**WHAT TO PRODUCE:** Copy the full listing exactly.

**EXERCISE INPUT:**
BEGIN

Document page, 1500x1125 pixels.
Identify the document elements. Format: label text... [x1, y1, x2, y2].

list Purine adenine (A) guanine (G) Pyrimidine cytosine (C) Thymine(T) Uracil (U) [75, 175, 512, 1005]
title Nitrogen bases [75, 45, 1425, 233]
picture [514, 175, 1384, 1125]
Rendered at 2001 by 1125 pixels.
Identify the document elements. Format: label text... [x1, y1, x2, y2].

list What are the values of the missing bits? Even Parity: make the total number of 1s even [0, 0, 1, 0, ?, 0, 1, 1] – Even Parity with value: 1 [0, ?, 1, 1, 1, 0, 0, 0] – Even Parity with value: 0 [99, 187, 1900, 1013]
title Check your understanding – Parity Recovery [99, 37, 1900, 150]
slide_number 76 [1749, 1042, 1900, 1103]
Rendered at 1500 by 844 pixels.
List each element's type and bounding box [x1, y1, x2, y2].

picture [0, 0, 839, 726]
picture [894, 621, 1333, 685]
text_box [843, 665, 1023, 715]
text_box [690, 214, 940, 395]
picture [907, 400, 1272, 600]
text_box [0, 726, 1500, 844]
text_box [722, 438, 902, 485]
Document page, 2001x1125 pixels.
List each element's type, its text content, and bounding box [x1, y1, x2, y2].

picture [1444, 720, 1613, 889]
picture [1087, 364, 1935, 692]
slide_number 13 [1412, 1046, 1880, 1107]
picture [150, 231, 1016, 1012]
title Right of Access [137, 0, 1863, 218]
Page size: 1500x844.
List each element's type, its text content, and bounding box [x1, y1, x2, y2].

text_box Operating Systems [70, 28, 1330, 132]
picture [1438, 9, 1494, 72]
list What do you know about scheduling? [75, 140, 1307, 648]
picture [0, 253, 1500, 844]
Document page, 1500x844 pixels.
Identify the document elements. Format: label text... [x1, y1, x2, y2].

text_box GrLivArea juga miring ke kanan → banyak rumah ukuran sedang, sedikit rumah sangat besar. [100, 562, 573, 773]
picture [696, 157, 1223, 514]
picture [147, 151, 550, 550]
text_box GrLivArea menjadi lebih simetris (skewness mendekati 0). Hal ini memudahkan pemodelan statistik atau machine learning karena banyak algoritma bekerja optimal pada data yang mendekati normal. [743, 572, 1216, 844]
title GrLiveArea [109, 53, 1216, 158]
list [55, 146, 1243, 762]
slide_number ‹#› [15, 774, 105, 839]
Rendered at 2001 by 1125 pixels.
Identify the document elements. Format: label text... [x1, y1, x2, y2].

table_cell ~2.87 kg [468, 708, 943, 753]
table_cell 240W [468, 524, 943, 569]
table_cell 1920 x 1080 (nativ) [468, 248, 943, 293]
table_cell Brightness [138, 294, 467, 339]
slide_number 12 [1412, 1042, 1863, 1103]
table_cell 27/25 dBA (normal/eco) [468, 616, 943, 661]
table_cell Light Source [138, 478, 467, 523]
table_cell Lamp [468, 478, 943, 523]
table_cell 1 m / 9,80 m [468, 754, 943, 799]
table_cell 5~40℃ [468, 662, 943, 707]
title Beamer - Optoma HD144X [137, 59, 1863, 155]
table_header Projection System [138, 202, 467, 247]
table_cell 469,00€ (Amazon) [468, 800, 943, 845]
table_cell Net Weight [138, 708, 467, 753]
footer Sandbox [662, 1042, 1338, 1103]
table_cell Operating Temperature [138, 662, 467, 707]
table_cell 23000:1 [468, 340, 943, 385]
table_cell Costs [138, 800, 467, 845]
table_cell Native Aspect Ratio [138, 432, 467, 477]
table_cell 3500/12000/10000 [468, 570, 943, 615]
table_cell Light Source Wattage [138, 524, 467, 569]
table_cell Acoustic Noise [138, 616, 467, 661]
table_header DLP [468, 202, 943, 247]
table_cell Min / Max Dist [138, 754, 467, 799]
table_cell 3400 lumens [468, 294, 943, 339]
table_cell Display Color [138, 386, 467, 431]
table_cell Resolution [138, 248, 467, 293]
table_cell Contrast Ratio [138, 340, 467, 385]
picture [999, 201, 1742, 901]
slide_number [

END

**WORKED SOLUTION:**
Document page, 1500x1125 pixels.
Identify the document elements. Format: label text... [x1, y1, x2, y2].

list Purine adenine (A) guanine (G) Pyrimidine cytosine (C) Thymine(T) Uracil (U) [75, 175, 512, 1005]
title Nitrogen bases [75, 45, 1425, 233]
picture [514, 175, 1384, 1125]
Rendered at 2001 by 1125 pixels.
Identify the document elements. Format: label text... [x1, y1, x2, y2].

list What are the values of the missing bits? Even Parity: make the total number of 1s even [0, 0, 1, 0, ?, 0, 1, 1] – Even Parity with value: 1 [0, ?, 1, 1, 1, 0, 0, 0] – Even Parity with value: 0 [99, 187, 1900, 1013]
title Check your understanding – Parity Recovery [99, 37, 1900, 150]
slide_number 76 [1749, 1042, 1900, 1103]
Rendered at 1500 by 844 pixels.
List each element's type and bounding box [x1, y1, x2, y2].

picture [0, 0, 839, 726]
picture [894, 621, 1333, 685]
text_box [843, 665, 1023, 715]
text_box [690, 214, 940, 395]
picture [907, 400, 1272, 600]
text_box [0, 726, 1500, 844]
text_box [722, 438, 902, 485]
Document page, 2001x1125 pixels.
List each element's type, its text content, and bounding box [x1, y1, x2, y2].

picture [1444, 720, 1613, 889]
picture [1087, 364, 1935, 692]
slide_number 13 [1412, 1046, 1880, 1107]
picture [150, 231, 1016, 1012]
title Right of Access [137, 0, 1863, 218]
Page size: 1500x844.
List each element's type, its text content, and bounding box [x1, y1, x2, y2].

text_box Operating Systems [70, 28, 1330, 132]
picture [1438, 9, 1494, 72]
list What do you know about scheduling? [75, 140, 1307, 648]
picture [0, 253, 1500, 844]
Document page, 1500x844 pixels.
Identify the document elements. Format: label text... [x1, y1, x2, y2].

text_box GrLivArea juga miring ke kanan → banyak rumah ukuran sedang, sedikit rumah sangat besar. [100, 562, 573, 773]
picture [696, 157, 1223, 514]
picture [147, 151, 550, 550]
text_box GrLivArea menjadi lebih simetris (skewness mendekati 0). Hal ini memudahkan pemodelan statistik atau machine learning karena banyak algoritma bekerja optimal pada data yang mendekati normal. [743, 572, 1216, 844]
title GrLiveArea [109, 53, 1216, 158]
list [55, 146, 1243, 762]
slide_number ‹#› [15, 774, 105, 839]
Rendered at 2001 by 1125 pixels.
Identify the document elements. Format: label text... [x1, y1, x2, y2].

table_cell ~2.87 kg [468, 708, 943, 753]
table_cell 240W [468, 524, 943, 569]
table_cell 1920 x 1080 (nativ) [468, 248, 943, 293]
table_cell Brightness [138, 294, 467, 339]
slide_number 12 [1412, 1042, 1863, 1103]
table_cell 27/25 dBA (normal/eco) [468, 616, 943, 661]
table_cell Light Source [138, 478, 467, 523]
table_cell Lamp [468, 478, 943, 523]
table_cell 1 m / 9,80 m [468, 754, 943, 799]
table_cell 5~40℃ [468, 662, 943, 707]
title Beamer - Optoma HD144X [137, 59, 1863, 155]
table_header Projection System [138, 202, 467, 247]
table_cell 469,00€ (Amazon) [468, 800, 943, 845]
table_cell Net Weight [138, 708, 467, 753]
footer Sandbox [662, 1042, 1338, 1103]
table_cell Operating Temperature [138, 662, 467, 707]
table_cell 23000:1 [468, 340, 943, 385]
table_cell Costs [138, 800, 467, 845]
table_cell Native Aspect Ratio [138, 432, 467, 477]
table_cell 3500/12000/10000 [468, 570, 943, 615]
table_cell Light Source Wattage [138, 524, 467, 569]
table_cell Acoustic Noise [138, 616, 467, 661]
table_header DLP [468, 202, 943, 247]
table_cell Min / Max Dist [138, 754, 467, 799]
table_cell 3400 lumens [468, 294, 943, 339]
table_cell Display Color [138, 386, 467, 431]
table_cell Resolution [138, 248, 467, 293]
table_cell Contrast Ratio [138, 340, 467, 385]
picture [999, 201, 1742, 901]
slide_number [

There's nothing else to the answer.